(Instruction):
Transcribe all of the data below verbatim, preserving every character, line break, and blank line.

(Dataset entries):
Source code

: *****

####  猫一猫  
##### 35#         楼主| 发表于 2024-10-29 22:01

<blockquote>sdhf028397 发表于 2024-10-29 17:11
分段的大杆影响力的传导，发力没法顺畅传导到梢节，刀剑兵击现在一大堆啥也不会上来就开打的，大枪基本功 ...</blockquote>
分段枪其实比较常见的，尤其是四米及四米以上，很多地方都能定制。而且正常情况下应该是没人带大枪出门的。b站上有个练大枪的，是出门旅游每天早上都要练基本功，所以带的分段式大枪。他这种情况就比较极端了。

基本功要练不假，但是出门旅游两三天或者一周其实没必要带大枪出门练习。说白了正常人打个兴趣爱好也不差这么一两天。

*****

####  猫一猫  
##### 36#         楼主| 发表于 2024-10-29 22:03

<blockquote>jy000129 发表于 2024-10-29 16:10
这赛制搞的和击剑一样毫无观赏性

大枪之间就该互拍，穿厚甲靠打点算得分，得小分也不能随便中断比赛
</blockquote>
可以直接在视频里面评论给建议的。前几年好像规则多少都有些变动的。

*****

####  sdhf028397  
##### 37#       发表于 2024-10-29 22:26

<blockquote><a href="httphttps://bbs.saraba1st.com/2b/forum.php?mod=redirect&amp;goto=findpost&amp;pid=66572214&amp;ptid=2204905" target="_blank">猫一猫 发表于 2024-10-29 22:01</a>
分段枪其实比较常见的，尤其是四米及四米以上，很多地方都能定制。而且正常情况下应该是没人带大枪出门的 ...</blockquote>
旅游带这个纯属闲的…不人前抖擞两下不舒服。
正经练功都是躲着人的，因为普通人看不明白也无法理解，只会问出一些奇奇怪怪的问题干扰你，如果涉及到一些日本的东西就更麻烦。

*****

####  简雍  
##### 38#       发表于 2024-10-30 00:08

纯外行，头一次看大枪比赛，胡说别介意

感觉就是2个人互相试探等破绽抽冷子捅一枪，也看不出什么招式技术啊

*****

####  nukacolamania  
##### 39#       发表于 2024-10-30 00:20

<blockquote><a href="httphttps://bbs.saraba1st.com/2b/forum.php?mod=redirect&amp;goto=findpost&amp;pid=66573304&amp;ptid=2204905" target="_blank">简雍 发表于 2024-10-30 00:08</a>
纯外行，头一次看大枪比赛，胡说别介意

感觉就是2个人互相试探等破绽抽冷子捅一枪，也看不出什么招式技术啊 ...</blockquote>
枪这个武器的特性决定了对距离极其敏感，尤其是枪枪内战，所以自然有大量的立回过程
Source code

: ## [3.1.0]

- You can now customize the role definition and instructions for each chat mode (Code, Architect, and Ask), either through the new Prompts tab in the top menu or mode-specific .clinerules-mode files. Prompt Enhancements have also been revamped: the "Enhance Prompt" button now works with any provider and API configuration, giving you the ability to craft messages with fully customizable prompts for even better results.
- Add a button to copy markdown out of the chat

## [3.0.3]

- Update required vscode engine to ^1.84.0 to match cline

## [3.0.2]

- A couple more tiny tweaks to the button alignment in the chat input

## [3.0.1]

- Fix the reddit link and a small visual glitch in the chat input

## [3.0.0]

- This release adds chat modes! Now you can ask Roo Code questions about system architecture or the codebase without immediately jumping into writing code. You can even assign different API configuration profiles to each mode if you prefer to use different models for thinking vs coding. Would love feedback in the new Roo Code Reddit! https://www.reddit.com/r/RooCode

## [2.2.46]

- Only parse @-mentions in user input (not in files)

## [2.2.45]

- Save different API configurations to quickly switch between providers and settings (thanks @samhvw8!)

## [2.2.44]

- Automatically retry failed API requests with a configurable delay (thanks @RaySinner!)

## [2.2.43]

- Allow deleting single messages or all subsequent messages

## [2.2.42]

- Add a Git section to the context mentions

(Problem solution):
Source code

: *****

####  猫一猫  
##### 35#         楼主| 发表于 2024-10-29 22:01

<blockquote>sdhf028397 发表于 2024-10-29 17:11
分段的大杆影响力的传导，发力没法顺畅传导到梢节，刀剑兵击现在一大堆啥也不会上来就开打的，大枪基本功 ...</blockquote>
分段枪其实比较常见的，尤其是四米及四米以上，很多地方都能定制。而且正常情况下应该是没人带大枪出门的。b站上有个练大枪的，是出门旅游每天早上都要练基本功，所以带的分段式大枪。他这种情况就比较极端了。

基本功要练不假，但是出门旅游两三天或者一周其实没必要带大枪出门练习。说白了正常人打个兴趣爱好也不差这么一两天。

*****

####  猫一猫  
##### 36#         楼主| 发表于 2024-10-29 22:03

<blockquote>jy000129 发表于 2024-10-29 16:10
这赛制搞的和击剑一样毫无观赏性

大枪之间就该互拍，穿厚甲靠打点算得分，得小分也不能随便中断比赛
</blockquote>
可以直接在视频里面评论给建议的。前几年好像规则多少都有些变动的。

*****

####  sdhf028397  
##### 37#       发表于 2024-10-29 22:26

<blockquote><a href="httphttps://bbs.saraba1st.com/2b/forum.php?mod=redirect&amp;goto=findpost&amp;pid=66572214&amp;ptid=2204905" target="_blank">猫一猫 发表于 2024-10-29 22:01</a>
分段枪其实比较常见的，尤其是四米及四米以上，很多地方都能定制。而且正常情况下应该是没人带大枪出门的 ...</blockquote>
旅游带这个纯属闲的…不人前抖擞两下不舒服。
正经练功都是躲着人的，因为普通人看不明白也无法理解，只会问出一些奇奇怪怪的问题干扰你，如果涉及到一些日本的东西就更麻烦。

*****

####  简雍  
##### 38#       发表于 2024-10-30 00:08

纯外行，头一次看大枪比赛，胡说别介意

感觉就是2个人互相试探等破绽抽冷子捅一枪，也看不出什么招式技术啊

*****

####  nukacolamania  
##### 39#       发表于 2024-10-30 00:20

<blockquote><a href="httphttps://bbs.saraba1st.com/2b/forum.php?mod=redirect&amp;goto=findpost&amp;pid=66573304&amp;ptid=2204905" target="_blank">简雍 发表于 2024-10-30 00:08</a>
纯外行，头一次看大枪比赛，胡说别介意

感觉就是2个人互相试探等破绽抽冷子捅一枪，也看不出什么招式技术啊 ...</blockquote>
枪这个武器的特性决定了对距离极其敏感，尤其是枪枪内战，所以自然有大量的立回过程
Source code

: ## [3.1.0]

- You can now customize the role definition and instructions for each chat mode (Code, Architect, and Ask), either through the new Prompts tab in the top menu or mode-specific .clinerules-mode files. Prompt Enhancements have also been revamped: the "Enhance Prompt" button now works with any provider and API configuration, giving you the ability to craft messages with fully customizable prompts for even better results.
- Add a button to copy markdown out of the chat

## [3.0.3]

- Update required vscode engine to ^1.84.0 to match cline

## [3.0.2]

- A couple more tiny tweaks to the button alignment in the chat input

## [3.0.1]

- Fix the reddit link and a small visual glitch in the chat input

## [3.0.0]

- This release adds chat modes! Now you can ask Roo Code questions about system architecture or the codebase without immediately jumping into writing code. You can even assign different API configuration profiles to each mode if you prefer to use different models for thinking vs coding. Would love feedback in the new Roo Code Reddit! https://www.reddit.com/r/RooCode

## [2.2.46]

- Only parse @-mentions in user input (not in files)

## [2.2.45]

- Save different API configurations to quickly switch between providers and settings (thanks @samhvw8!)

## [2.2.44]

- Automatically retry failed API requests with a configurable delay (thanks @RaySinner!)

## [2.2.43]

- Allow deleting single messages or all subsequent messages

## [2.2.42]

- Add a Git section to the context mentions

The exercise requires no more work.